> [Text section]
How to create cross cloud self managed kubernetes cluster


While it’s fairly “trivial” to install a stacked kubernetes cluster with kubeadm on any cloud provider or managed bare metal (where you have a certain degree of management over the networking which permits you to use bgp for example), it’s not so trivial when your nodes are situated in different network segments (clouds) and/or behind NAT.

With this guide I will try to alleviate a pain related to this kind of setup.

Premise

In this scenario, we have 3 control plane nodes which are situated in different cloud providers and following applies:

  • every node is NOT aware of its public ip (it has a private ip address and 1:1 nat with an unknown external ip)
  • Their private ips are NOT routable between them, and potentially overlap (i.e. multiple cloud uses 10.0.0.0/24 range).
  • we have access to a load balancer (I used ha-proxy), which will be used for control plane port. In case you don’t have any, you can use round robin DNS but it’s not advised.
  • I am assuming we are using Ubuntu as underlying OS. In case you are using Centos or similar, you will have to adapt some sections.

> [Tasks for this exercise]
A) Reproduce word for word the part of the cross-cloud Kubernetes guide starting with "In this scenario, we" and going on through "it’s not advised.".
B) According to the cross-cloud Kubernetes guide, which load balancer was used for the control plane port?
The lines after this have nothing to do with what is asked here.

> [Records]
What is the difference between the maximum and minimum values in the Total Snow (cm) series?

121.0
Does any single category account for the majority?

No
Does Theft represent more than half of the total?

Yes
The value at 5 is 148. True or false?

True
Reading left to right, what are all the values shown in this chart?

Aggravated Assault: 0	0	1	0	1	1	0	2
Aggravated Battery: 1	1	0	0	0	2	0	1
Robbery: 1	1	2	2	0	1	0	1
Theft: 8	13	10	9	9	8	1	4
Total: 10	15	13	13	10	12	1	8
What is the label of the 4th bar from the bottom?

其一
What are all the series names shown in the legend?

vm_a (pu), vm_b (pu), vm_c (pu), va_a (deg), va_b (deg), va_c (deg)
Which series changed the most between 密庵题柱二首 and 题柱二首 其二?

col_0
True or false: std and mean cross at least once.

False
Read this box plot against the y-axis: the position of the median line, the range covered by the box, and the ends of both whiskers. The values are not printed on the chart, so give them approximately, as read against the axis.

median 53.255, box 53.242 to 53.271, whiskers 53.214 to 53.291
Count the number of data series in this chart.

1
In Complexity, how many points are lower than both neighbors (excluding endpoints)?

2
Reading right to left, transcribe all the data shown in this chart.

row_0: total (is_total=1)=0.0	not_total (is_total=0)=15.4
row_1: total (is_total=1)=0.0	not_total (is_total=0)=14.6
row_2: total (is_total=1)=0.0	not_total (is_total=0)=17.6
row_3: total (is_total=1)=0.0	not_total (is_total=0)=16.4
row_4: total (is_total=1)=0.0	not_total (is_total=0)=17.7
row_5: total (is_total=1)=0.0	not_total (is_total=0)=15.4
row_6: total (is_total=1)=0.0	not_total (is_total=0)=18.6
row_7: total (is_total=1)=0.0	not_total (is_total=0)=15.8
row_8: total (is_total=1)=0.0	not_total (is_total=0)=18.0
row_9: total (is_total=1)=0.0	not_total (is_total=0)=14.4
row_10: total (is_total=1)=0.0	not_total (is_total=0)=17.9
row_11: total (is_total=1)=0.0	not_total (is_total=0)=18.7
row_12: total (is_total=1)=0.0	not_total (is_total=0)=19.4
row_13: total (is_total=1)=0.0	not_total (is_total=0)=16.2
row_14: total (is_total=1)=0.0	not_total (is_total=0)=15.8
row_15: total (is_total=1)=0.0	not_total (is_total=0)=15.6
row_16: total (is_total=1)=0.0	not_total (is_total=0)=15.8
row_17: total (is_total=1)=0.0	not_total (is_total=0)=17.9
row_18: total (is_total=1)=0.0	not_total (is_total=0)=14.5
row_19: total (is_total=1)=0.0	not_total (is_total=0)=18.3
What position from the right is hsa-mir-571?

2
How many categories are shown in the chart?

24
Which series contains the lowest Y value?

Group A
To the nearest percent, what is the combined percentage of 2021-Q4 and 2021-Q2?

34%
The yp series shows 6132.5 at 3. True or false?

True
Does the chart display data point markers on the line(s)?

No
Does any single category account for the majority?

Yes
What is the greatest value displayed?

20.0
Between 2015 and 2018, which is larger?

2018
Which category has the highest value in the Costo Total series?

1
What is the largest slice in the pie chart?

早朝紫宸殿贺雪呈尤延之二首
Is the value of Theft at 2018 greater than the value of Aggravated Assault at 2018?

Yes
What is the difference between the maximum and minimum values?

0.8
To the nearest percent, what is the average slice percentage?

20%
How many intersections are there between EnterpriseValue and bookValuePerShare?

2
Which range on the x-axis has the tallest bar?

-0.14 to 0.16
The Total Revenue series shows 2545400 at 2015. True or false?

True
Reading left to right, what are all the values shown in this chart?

> [Answers to the problems]
A)
In this scenario, we have 3 control plane nodes which are situated in different cloud providers and following applies:

  • every node is NOT aware of its public ip (it has a private ip address and 1:1 nat with an unknown external ip)
  • Their private ips are NOT routable between them, and potentially overlap (i.e. multiple cloud uses 10.0.0.0/24 range).
  • we have access to a load balancer (I used ha-proxy), which will be used for control plane port. In case you don’t have any, you can use round robin DNS but it’s not advised.

B) ha-proxy